**WHAT YOU HAVE TO DO:**
Write out every line of text in the material below word for word, leaving out the pictures.
◆ ◆ ◆ ◆ ◆ ◆ ◆
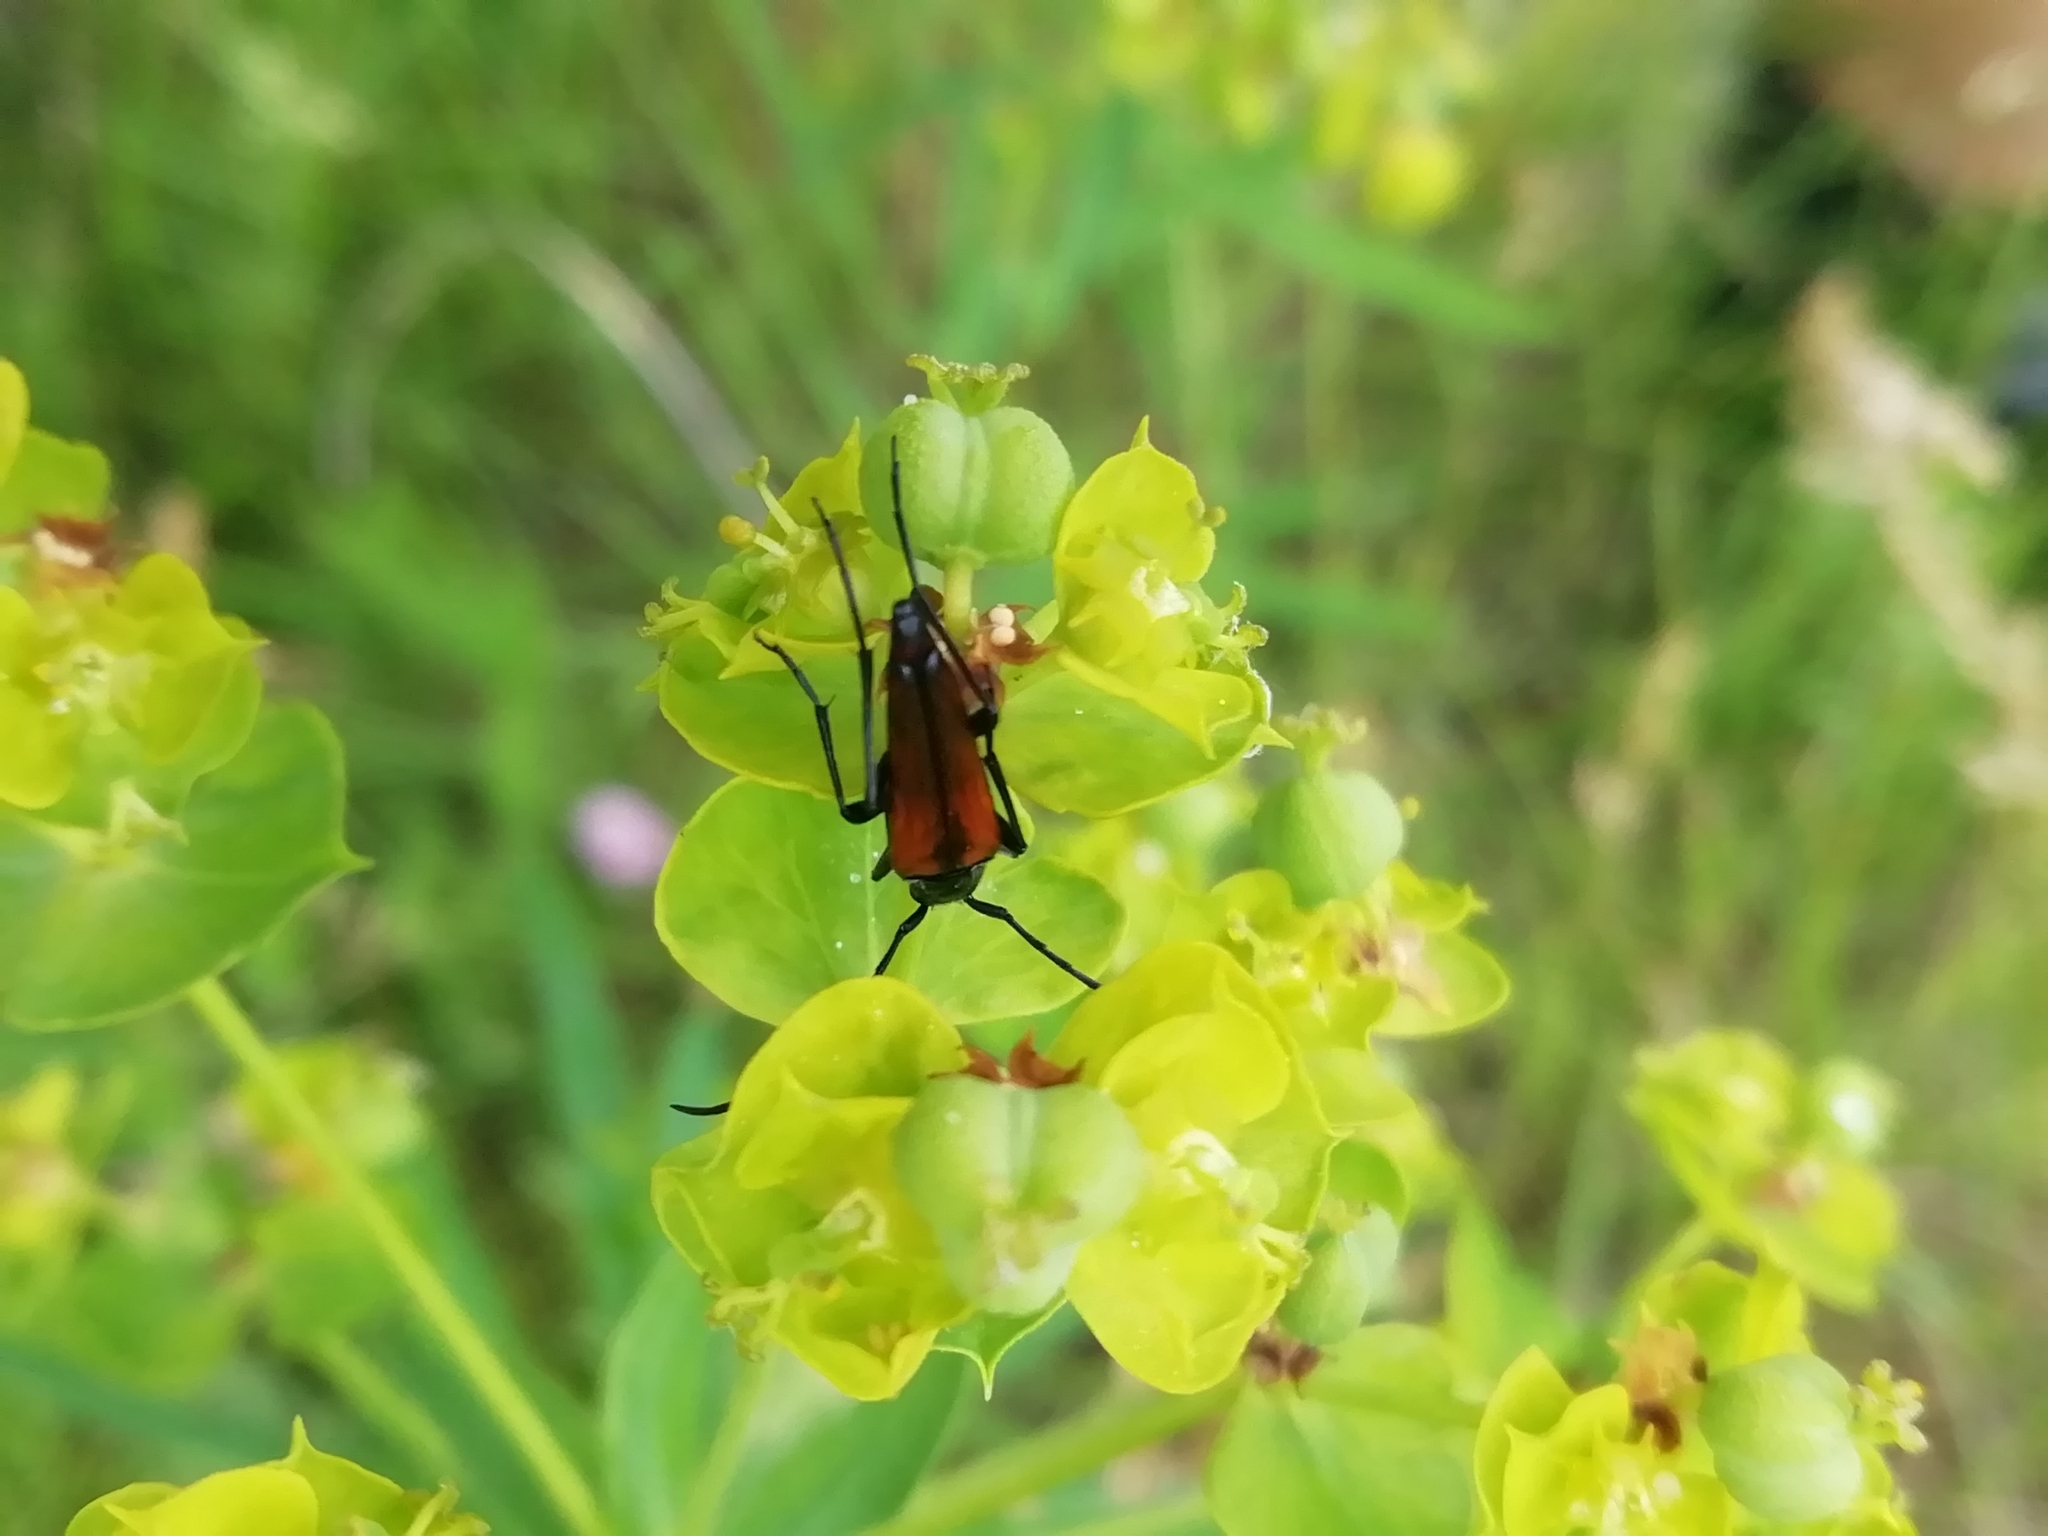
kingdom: Animalia
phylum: Arthropoda
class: Insecta
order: Coleoptera
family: Cerambycidae
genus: Stenurella
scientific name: Stenurella melanura
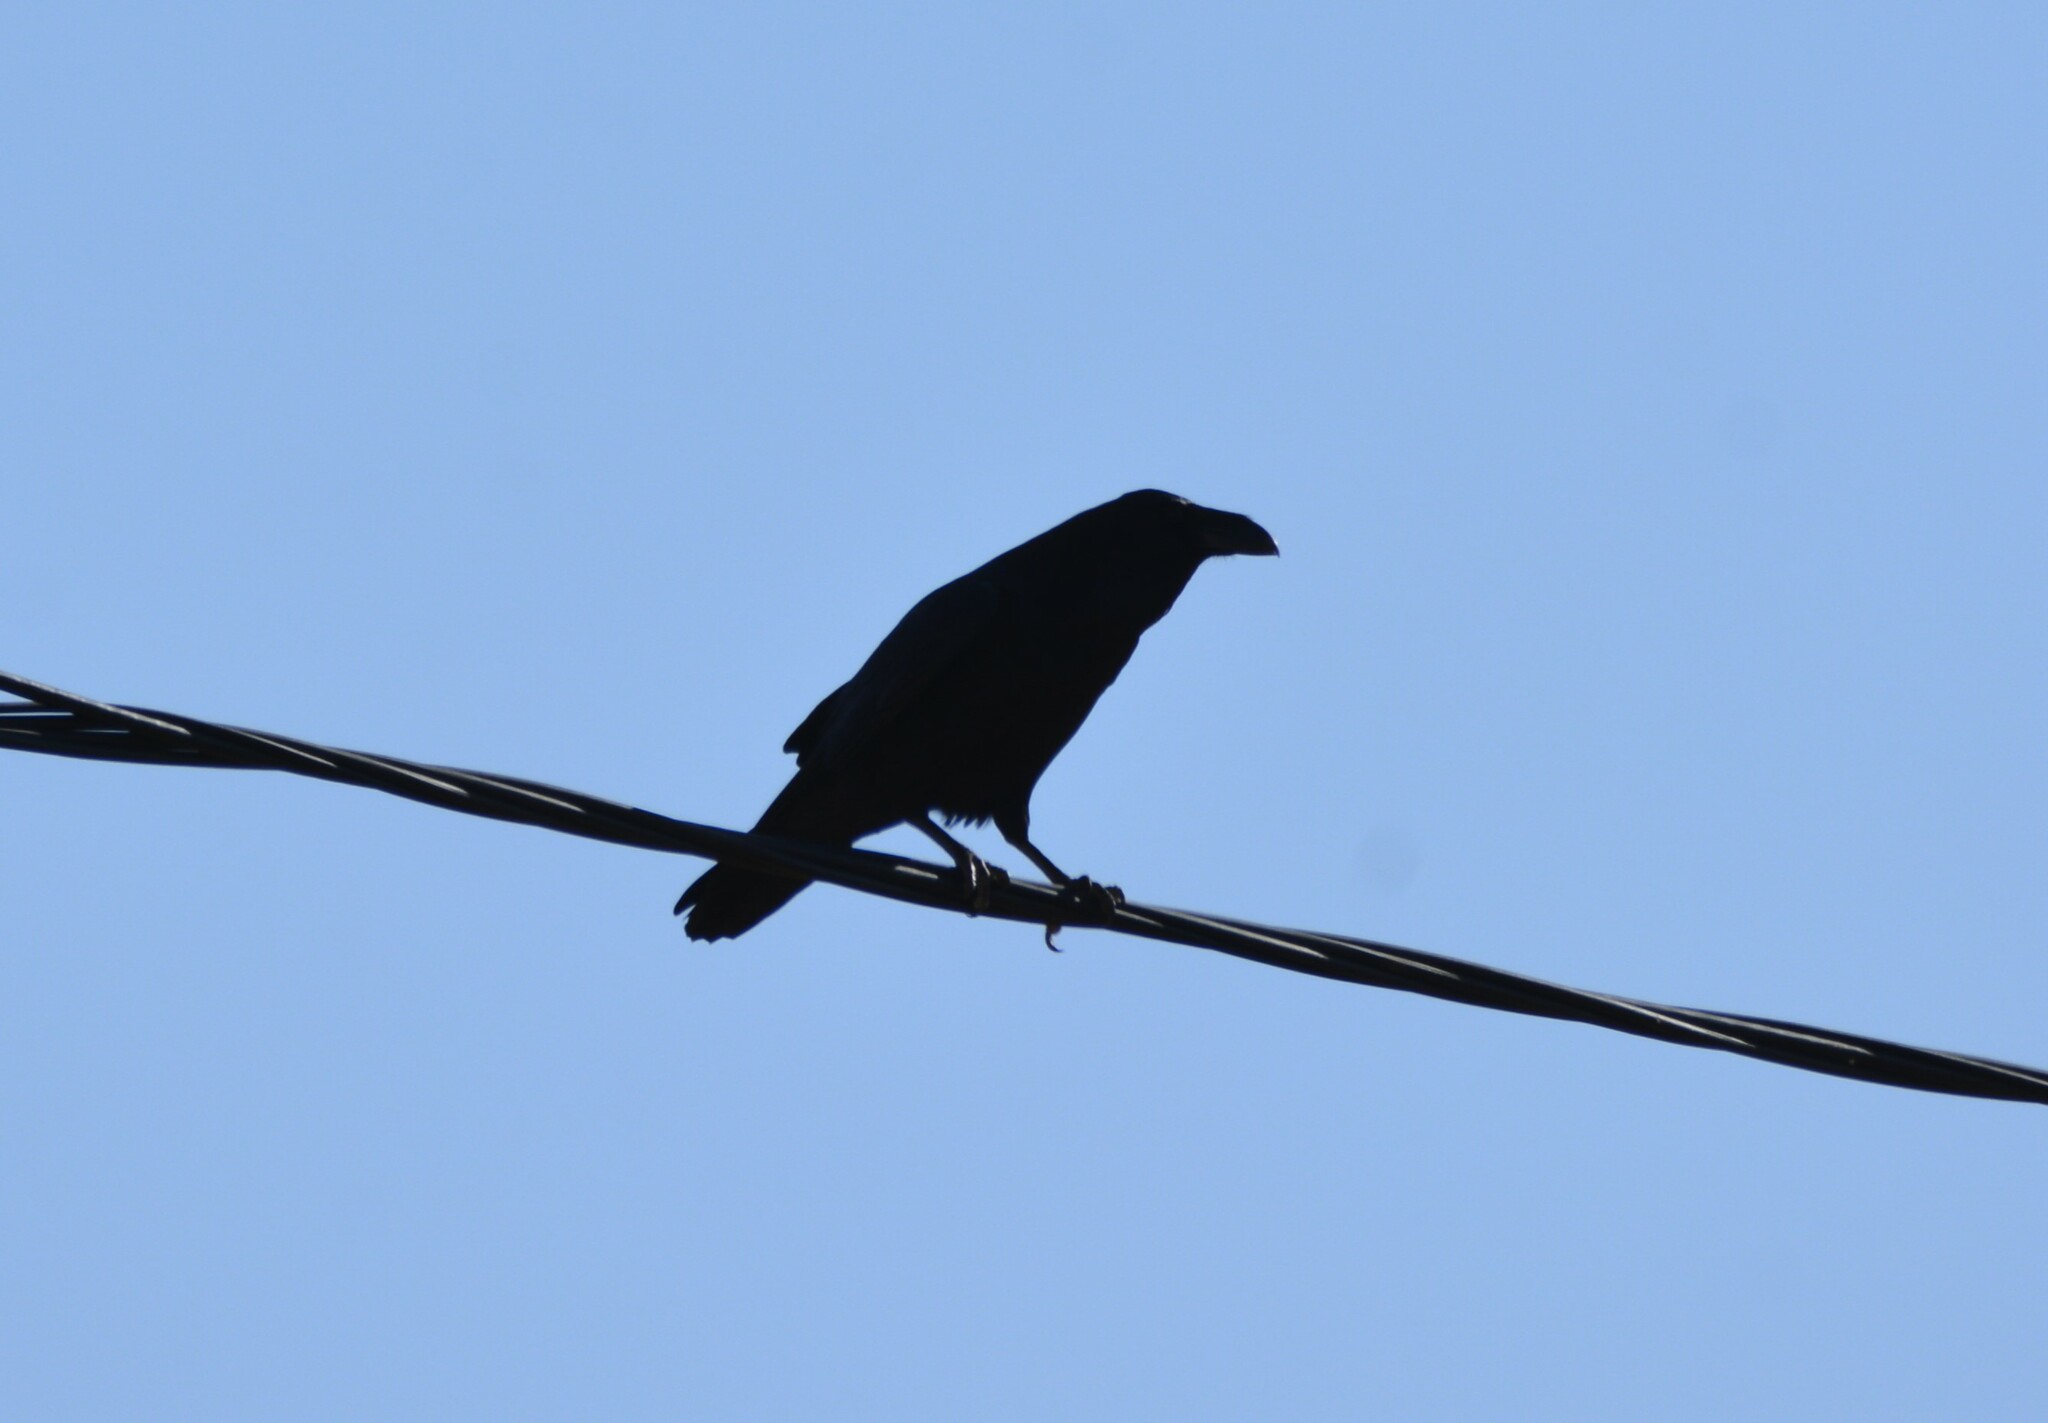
◆ ◆ ◆ ◆ ◆ ◆ ◆
**RESULT BELOW:**
kingdom: Animalia
phylum: Arthropoda
class: Insecta
order: Coleoptera
family: Cerambycidae
genus: Stenurella
scientific name: Stenurella melanura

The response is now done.